- _Source records_:
★ ★ ★ ★ ★ ★ ★

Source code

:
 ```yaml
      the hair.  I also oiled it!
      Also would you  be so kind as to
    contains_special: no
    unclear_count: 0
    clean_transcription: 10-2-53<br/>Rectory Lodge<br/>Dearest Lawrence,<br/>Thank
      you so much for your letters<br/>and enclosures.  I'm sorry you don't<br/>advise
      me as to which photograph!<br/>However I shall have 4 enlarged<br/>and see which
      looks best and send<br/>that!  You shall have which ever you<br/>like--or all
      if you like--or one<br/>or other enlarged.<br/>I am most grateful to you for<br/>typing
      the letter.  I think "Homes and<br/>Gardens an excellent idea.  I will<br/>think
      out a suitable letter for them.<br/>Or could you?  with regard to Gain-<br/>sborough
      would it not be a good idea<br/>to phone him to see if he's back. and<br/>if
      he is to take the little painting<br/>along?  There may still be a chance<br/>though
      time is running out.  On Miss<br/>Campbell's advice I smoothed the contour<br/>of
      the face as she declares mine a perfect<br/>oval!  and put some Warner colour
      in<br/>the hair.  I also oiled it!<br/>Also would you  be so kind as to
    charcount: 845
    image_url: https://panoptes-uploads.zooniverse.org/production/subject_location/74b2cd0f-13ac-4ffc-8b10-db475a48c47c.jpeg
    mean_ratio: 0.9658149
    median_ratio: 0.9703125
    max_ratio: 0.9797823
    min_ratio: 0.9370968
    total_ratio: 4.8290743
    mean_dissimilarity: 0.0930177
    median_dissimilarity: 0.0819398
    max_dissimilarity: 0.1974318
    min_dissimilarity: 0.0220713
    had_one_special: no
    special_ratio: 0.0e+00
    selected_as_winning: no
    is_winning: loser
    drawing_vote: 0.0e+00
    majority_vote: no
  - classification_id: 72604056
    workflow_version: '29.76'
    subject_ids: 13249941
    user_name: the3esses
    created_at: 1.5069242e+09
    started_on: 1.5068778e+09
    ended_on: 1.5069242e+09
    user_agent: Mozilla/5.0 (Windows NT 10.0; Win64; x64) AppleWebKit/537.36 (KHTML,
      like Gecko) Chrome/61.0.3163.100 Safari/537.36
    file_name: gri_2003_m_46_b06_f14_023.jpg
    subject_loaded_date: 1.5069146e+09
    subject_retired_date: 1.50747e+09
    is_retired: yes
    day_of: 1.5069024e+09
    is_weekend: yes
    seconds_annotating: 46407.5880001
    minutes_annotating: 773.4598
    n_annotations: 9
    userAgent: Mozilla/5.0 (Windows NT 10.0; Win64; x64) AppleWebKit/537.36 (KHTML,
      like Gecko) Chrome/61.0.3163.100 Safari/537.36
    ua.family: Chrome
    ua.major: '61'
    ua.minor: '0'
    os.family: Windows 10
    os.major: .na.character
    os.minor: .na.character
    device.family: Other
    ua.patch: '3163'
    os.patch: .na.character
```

★ ★ ★ ★ ★ ★ ★

- _Directions for this task_:
Extract every line containing the string "character" from the data above.

- _Answer to this task_:
    os.major: .na.character
    os.minor: .na.character
    os.patch: .na.character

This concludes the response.